-- Records provided follows --
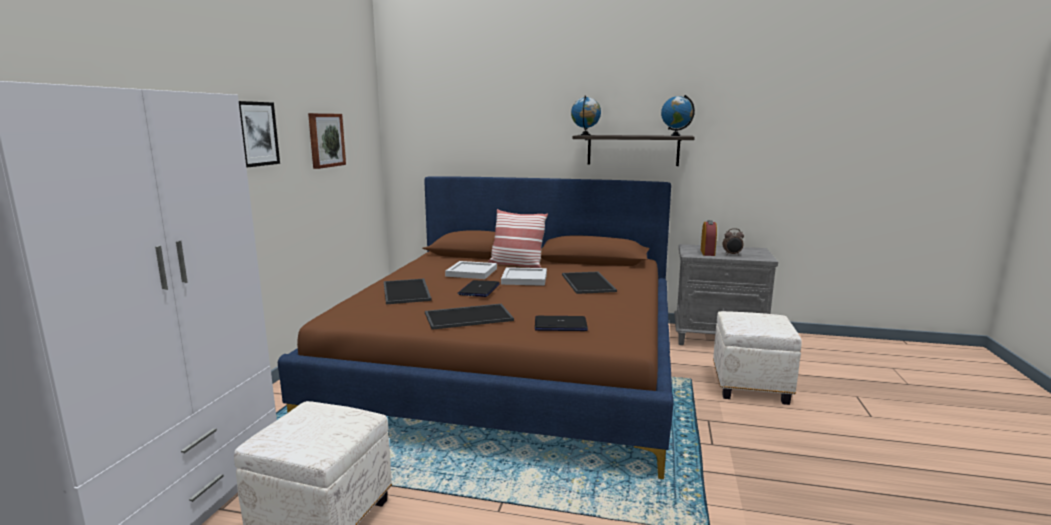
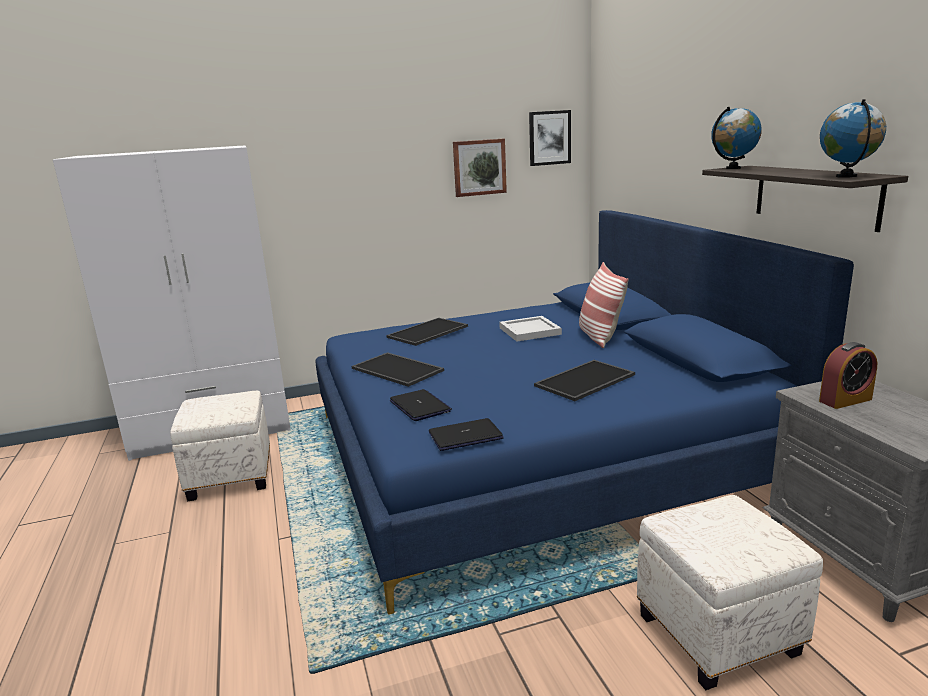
camera: 60 degrees right, 5 degrees up
picture [239,101,280,168] -> picture moved to [529,110,571,166]
brown bed [278,176,674,479] -> blue bed [316,210,854,614]
laptop [457,280,500,297] -> laptop moved to [429,418,504,451]
white tray [501,267,547,286] -> none
alarm clock [722,228,744,255] -> none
-- Records provided concluded --
== What to work on ==
Give the lines from the one containing "laptop [457,280,500,297] ->" through the end of the entries again, exactly as written and with no other lines.

== Exercise solution ==
laptop [457,280,500,297] -> laptop moved to [429,418,504,451]
white tray [501,267,547,286] -> none
alarm clock [722,228,744,255] -> none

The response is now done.